A lifelong product of orange groves and waves himself, he replied, only half-joking, “You can stand in a cold shower and rip up $20 bills for the same effect.” I never brought it up again.

Then I followed my sister to Montana, landing in Missoula in the middle of the longest temperature inversion I’ve still ever lived through. For the uninitiated, during an inversion, an ice fog from some kind of frigid hell settles on valley floors, encasing vegetation and car windshields in crystals so thick it appears the world has died from hypothermia. The surrounding mountains, meanwhile, poke through and bask in the sunshine. I didn’t even own a real coat at the time. 

I learned to ski, at first, just to escape the damn ice fog. The first time I drove up to Snowbowl, a low-budget mom-and-pop joint above town, I wore an extra pair of my sister’s snow pants. Given that she was smaller than me basically everywhere, they required looping a rubber band through the buttonhole to give me an extra quarter inch in the waistband. I remember thinking that if this tight purgatory was what skiing was, I wanted no part of it.
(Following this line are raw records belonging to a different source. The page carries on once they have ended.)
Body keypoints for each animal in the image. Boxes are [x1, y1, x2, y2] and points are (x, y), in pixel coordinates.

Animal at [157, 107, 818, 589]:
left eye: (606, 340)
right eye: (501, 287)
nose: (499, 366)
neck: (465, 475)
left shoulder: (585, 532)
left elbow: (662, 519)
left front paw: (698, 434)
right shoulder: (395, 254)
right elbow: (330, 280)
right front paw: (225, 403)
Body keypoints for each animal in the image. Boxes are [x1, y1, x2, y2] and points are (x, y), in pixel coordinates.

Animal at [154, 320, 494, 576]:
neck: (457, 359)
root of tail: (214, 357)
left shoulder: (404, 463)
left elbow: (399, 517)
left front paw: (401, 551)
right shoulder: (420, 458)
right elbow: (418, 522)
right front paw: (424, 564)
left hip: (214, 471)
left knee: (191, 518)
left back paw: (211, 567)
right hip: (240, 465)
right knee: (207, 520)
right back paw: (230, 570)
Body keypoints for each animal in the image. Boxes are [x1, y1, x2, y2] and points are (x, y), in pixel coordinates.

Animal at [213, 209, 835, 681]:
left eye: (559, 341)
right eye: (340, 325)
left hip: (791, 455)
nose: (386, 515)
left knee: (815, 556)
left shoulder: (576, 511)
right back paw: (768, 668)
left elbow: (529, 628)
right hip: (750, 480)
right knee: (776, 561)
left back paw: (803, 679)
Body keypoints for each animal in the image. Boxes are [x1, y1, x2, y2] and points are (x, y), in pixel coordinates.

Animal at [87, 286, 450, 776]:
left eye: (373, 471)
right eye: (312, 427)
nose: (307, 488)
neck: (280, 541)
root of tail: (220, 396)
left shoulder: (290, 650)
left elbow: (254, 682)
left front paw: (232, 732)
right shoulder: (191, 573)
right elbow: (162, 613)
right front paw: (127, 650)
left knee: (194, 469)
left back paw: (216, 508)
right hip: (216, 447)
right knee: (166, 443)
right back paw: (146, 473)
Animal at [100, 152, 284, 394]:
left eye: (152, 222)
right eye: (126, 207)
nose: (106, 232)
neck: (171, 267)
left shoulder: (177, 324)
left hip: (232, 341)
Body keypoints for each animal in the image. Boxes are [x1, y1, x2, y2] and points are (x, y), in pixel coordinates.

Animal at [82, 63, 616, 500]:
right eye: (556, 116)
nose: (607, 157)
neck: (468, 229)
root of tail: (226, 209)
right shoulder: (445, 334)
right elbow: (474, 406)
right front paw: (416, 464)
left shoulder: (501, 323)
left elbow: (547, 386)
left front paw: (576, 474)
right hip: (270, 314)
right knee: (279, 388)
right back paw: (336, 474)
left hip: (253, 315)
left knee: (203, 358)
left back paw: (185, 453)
I clomped awkwardly up to the bunny hill with my feet encased in stiff plastic rental boots, following a ski instructor I hoped wouldn’t make me feel even more incompetent than I already did, towering as I was over the tots zooming around me. 

Whether I was ready to graduate from the bunny hill or not, I met my sister in the afternoon at the bottom of the rickety two-person lift. When I tried to ski off the chair, I promptly fell in a heap that required the people behind us to take emergency evasive maneuvers.
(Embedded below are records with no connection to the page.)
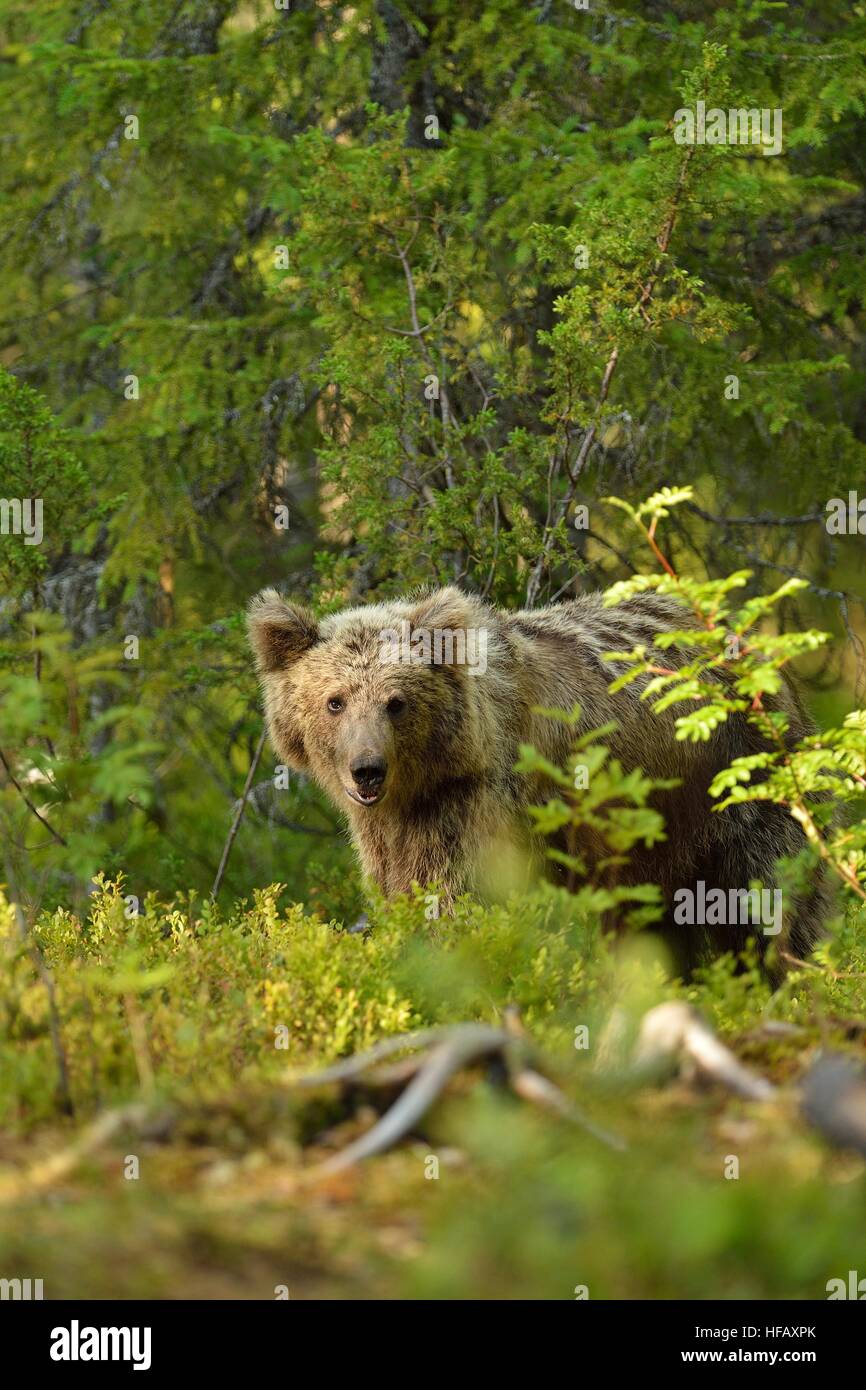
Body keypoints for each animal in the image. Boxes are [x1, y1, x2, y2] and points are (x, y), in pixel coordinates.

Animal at [247, 581, 828, 973]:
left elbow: (459, 901)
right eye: (335, 701)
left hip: (741, 784)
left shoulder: (483, 811)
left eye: (396, 702)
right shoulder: (395, 832)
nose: (367, 770)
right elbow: (405, 890)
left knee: (764, 897)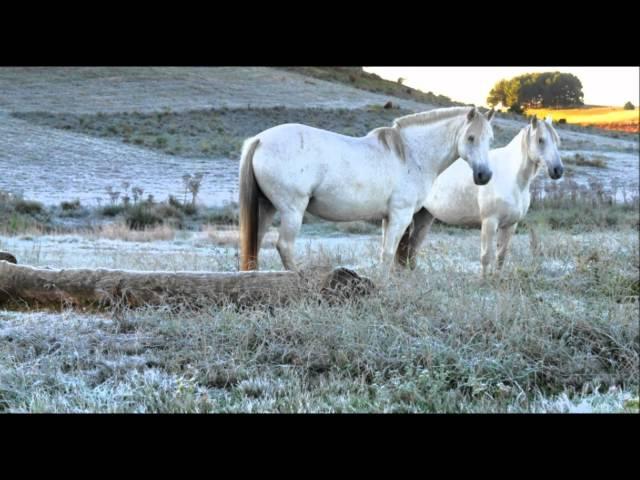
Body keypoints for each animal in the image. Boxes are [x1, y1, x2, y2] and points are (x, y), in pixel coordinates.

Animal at [240, 108, 496, 274]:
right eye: (471, 137)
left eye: (490, 139)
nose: (484, 175)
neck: (411, 154)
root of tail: (260, 140)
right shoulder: (400, 215)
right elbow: (389, 253)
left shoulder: (388, 217)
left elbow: (386, 252)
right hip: (292, 210)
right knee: (284, 246)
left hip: (266, 206)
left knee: (255, 242)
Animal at [402, 114, 564, 276]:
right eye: (540, 140)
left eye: (557, 141)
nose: (558, 170)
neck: (512, 177)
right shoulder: (489, 222)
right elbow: (486, 256)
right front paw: (483, 280)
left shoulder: (510, 225)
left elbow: (501, 257)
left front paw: (496, 279)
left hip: (425, 214)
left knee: (414, 245)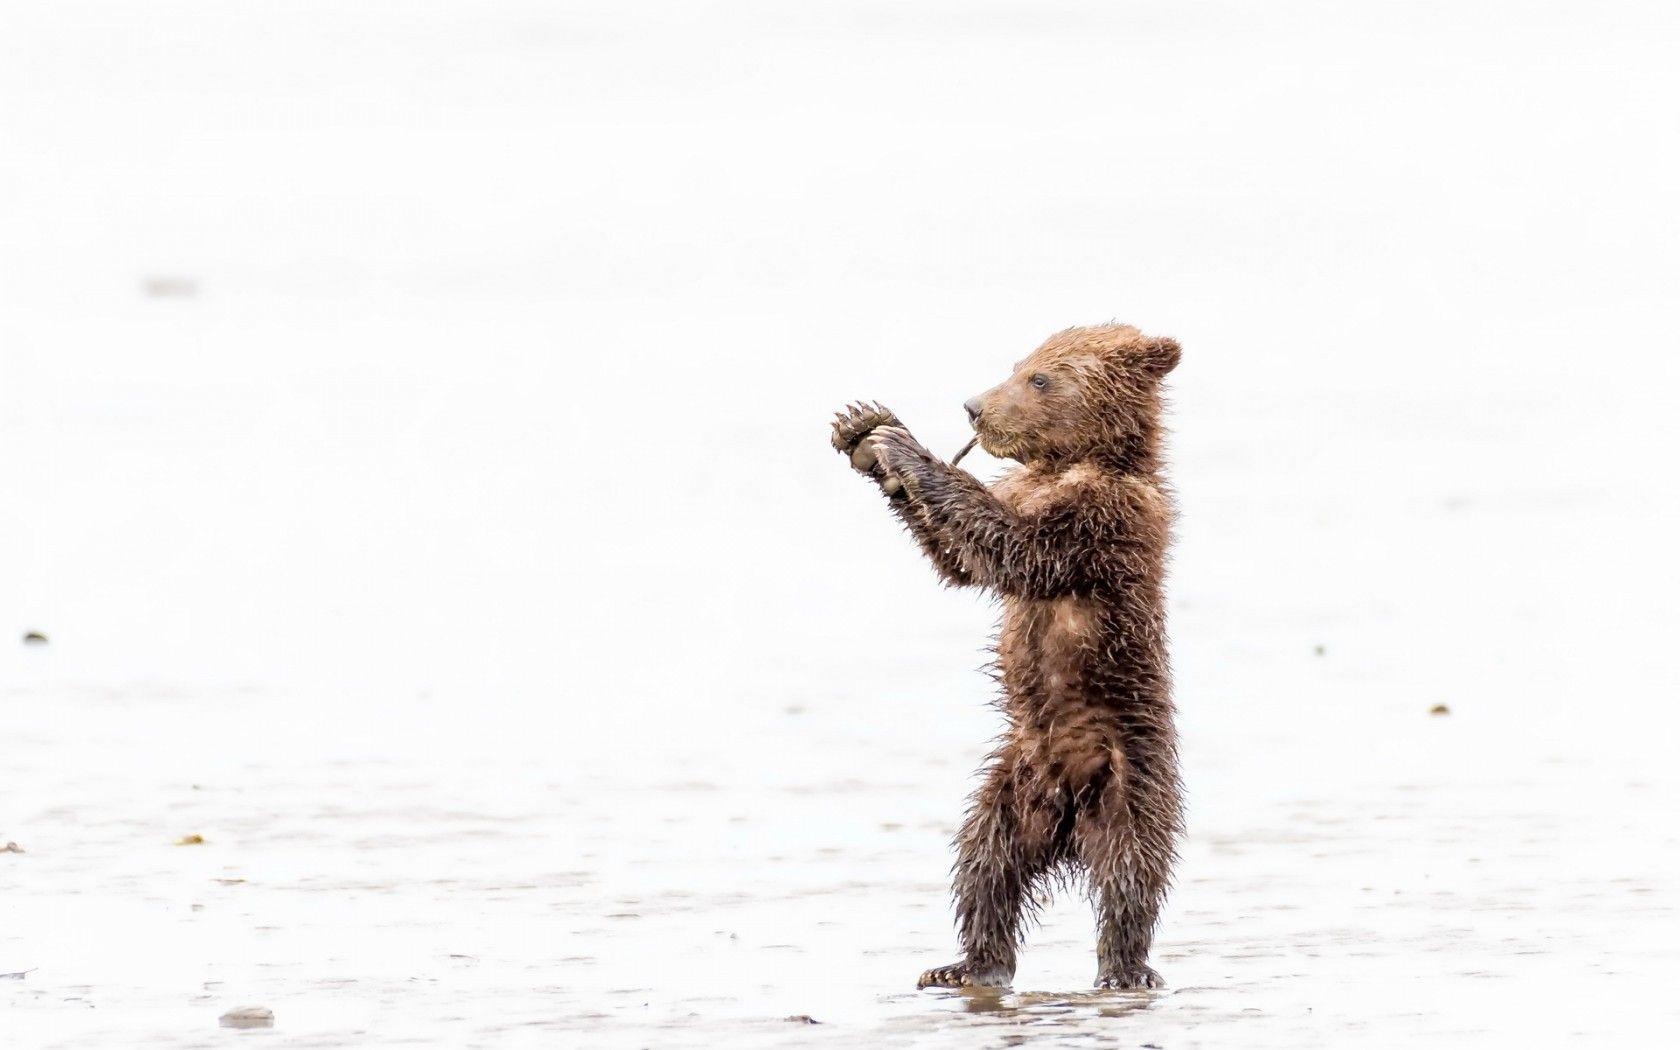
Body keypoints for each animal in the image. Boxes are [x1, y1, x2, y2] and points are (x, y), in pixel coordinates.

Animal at [830, 323, 1184, 991]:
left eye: (1040, 378)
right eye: (1018, 364)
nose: (974, 406)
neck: (1072, 463)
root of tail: (1069, 818)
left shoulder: (1101, 521)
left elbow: (1015, 547)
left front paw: (902, 447)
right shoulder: (1023, 488)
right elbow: (960, 560)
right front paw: (864, 429)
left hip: (1130, 771)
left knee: (1132, 866)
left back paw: (1124, 968)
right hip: (1012, 787)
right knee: (984, 863)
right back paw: (967, 965)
As I painstakingly made my way down the only beginner trail on the mountain (“beginner” being a rather loose interpretation for it), with adept skiers and snowboarders flying past in sonic rushes of wind like shiny sports cars passing a jalopy on the highway, I must admit I understood the cold-shower-and-shredded twenty-dollar-bills sentiment.

But then. Then… The smooth glide of a ski turn when I finally figured it out. That sensation, at the top of the turn, that I thought maybe was the closest humans come to flight. And the sense, at the end of the day, that all restlessness had been spent, blood moving languorously and lungs rinsed clean, heart full and mind blissfully quiet.  
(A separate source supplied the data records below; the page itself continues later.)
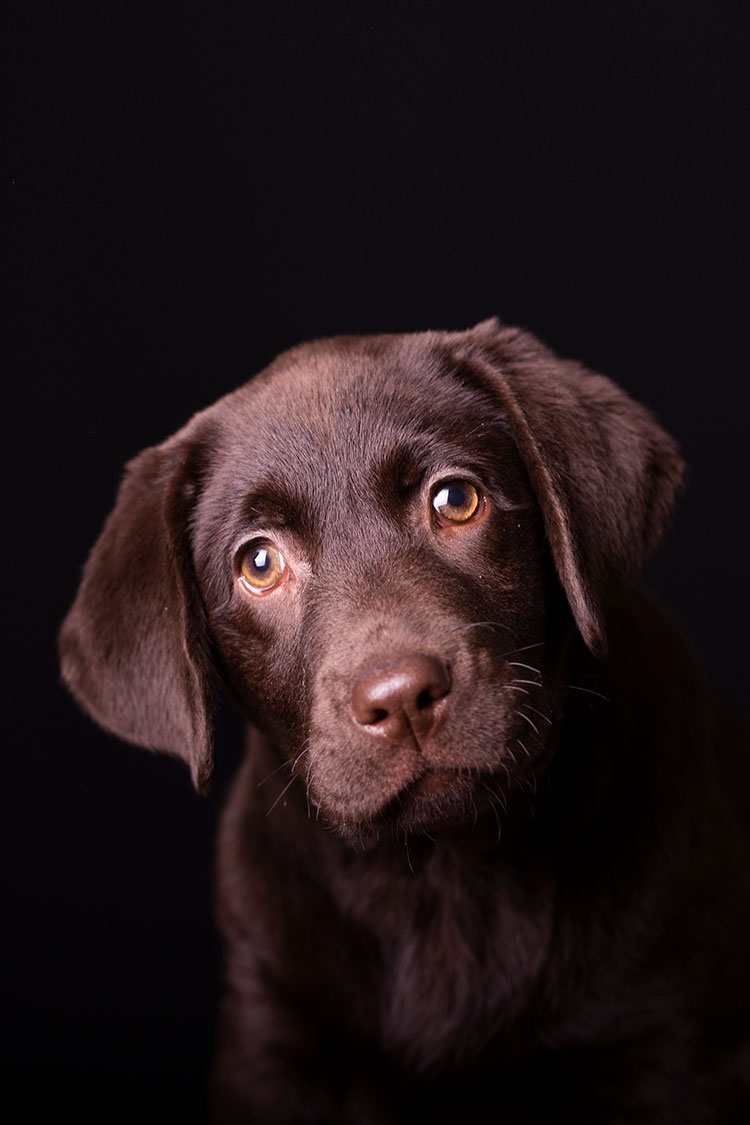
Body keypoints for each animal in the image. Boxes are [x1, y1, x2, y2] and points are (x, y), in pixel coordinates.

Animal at [60, 319, 750, 1125]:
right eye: (258, 563)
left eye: (455, 499)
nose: (400, 697)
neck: (441, 873)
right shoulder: (272, 1037)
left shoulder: (671, 1043)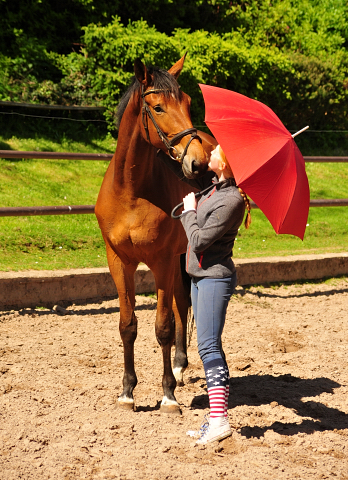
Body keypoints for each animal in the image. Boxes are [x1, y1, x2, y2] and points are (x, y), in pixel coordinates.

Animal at [94, 54, 216, 414]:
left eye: (187, 102)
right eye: (158, 107)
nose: (198, 162)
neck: (131, 192)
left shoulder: (161, 261)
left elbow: (163, 326)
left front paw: (168, 396)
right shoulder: (120, 262)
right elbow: (127, 325)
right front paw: (127, 392)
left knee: (183, 307)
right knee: (181, 303)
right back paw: (178, 365)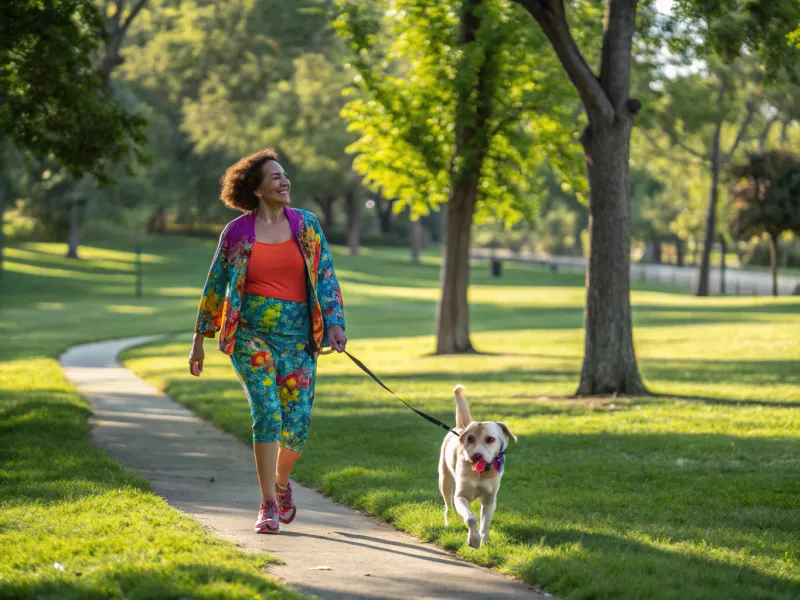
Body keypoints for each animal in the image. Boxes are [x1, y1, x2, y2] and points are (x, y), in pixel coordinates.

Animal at [440, 384, 516, 548]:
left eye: (490, 439)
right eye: (470, 438)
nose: (476, 455)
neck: (482, 472)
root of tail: (461, 426)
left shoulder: (490, 499)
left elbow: (485, 522)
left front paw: (484, 540)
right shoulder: (461, 496)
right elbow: (471, 517)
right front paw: (474, 540)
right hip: (445, 480)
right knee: (448, 504)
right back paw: (450, 521)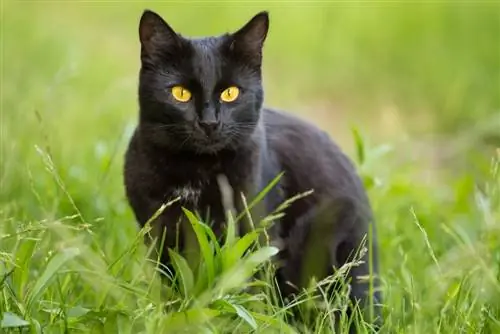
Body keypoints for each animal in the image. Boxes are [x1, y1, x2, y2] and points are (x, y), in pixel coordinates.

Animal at [124, 9, 382, 330]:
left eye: (231, 93)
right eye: (180, 93)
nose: (209, 122)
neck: (196, 171)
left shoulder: (253, 231)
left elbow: (245, 290)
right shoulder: (159, 234)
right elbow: (174, 284)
I didn’t give a damn about the tight ski pants on the ride home.

I began going to the mountain, then, not just to get out of the inversion. I went because I had to. Snow fell in my dreams and built up in drifts behind my eyes, edging out the desert heat from my bones. I began to love the sunless skies because they carried snow: more ways to discover what my body could do in harmony with a certain angle of slope or particular pattern of frost ghosted trees.

Over the years, I’ve found other adult-onset skiers like me. We don’t always have the best form or know the right lingo. You can probably pick us out of the crowd that way. Most of us have slightly traumatic memories of small children skiing the pants off us as we gingerly snowplowed down the “easy” runs. But damn, do we have one hell of an appreciation for the sport—maybe in a way unique from the skiers who grew up with it. Not that it’s a contest or anything. But if it were, it might be the only ski contest I would win.